**What is required**:
Only a number is expected in reply: the count of lines below where the word "Renewable" occurs.

(Data excerpts begins)

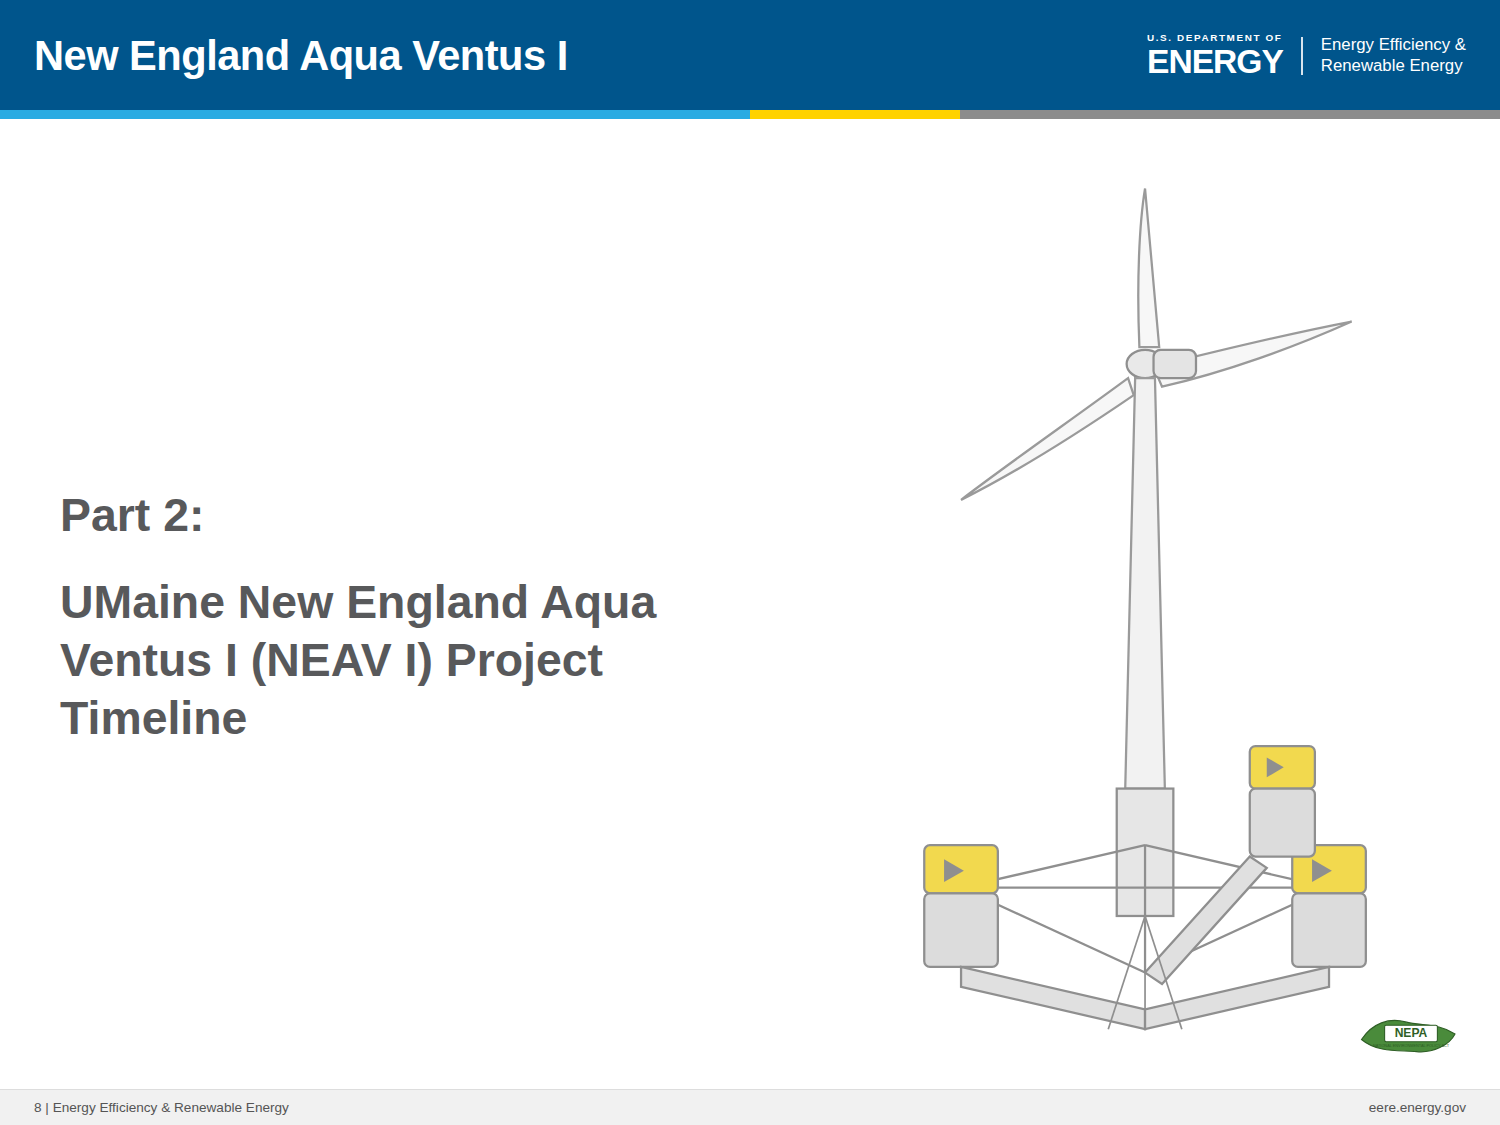New England Aqua Ventus I
U.S. DEPARTMENT OF ENERGY
Energy Efficiency &
Renewable Energy
Part 2:
UMaine New England Aqua Ventus I (NEAV I) Project Timeline
NEPA NATIONAL ENVIRONMENTAL POLICY ACT
8 | Energy Efficiency & Renewable Energy eere.energy.gov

(Data excerpts ends)

**Task response**:
2